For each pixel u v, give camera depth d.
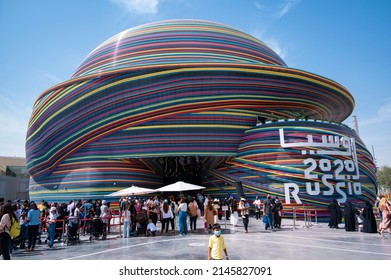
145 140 29.23
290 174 25.55
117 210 29.16
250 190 27.41
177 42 33.81
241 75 28.59
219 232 8.59
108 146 30.08
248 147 28.41
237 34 36.88
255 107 30.06
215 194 30.91
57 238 17.39
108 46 36.72
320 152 25.66
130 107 29.36
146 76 28.78
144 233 17.75
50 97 32.56
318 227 20.98
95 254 12.50
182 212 17.61
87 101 30.33
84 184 29.97
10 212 10.01
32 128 36.00
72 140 31.16
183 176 35.28
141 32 35.59
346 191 25.44
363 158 27.95
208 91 28.95
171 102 28.92
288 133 26.52
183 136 28.94
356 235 17.06
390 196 58.59
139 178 31.14
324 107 35.06
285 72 28.75
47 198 32.78
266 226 19.41
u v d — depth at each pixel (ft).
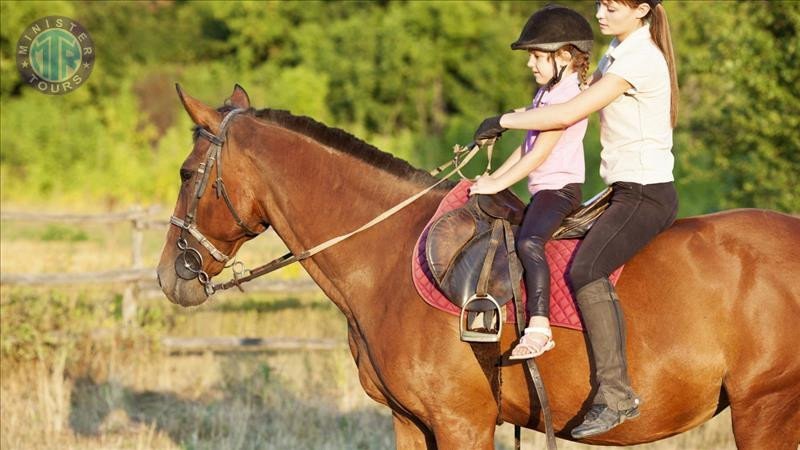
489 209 17.03
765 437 16.34
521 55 104.78
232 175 18.29
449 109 109.29
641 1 16.47
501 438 28.73
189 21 116.57
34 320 34.96
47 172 90.22
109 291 40.78
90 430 29.53
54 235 65.92
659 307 16.29
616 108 16.66
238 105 19.36
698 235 16.74
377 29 107.14
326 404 31.42
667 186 16.63
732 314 16.15
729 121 40.45
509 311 16.61
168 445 28.02
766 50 38.09
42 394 30.71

ASSIGNMENT
Within the records above, work out on how many lines the string "each" appears, and give only that number.

SOLUTION TO THE EXERCISE
2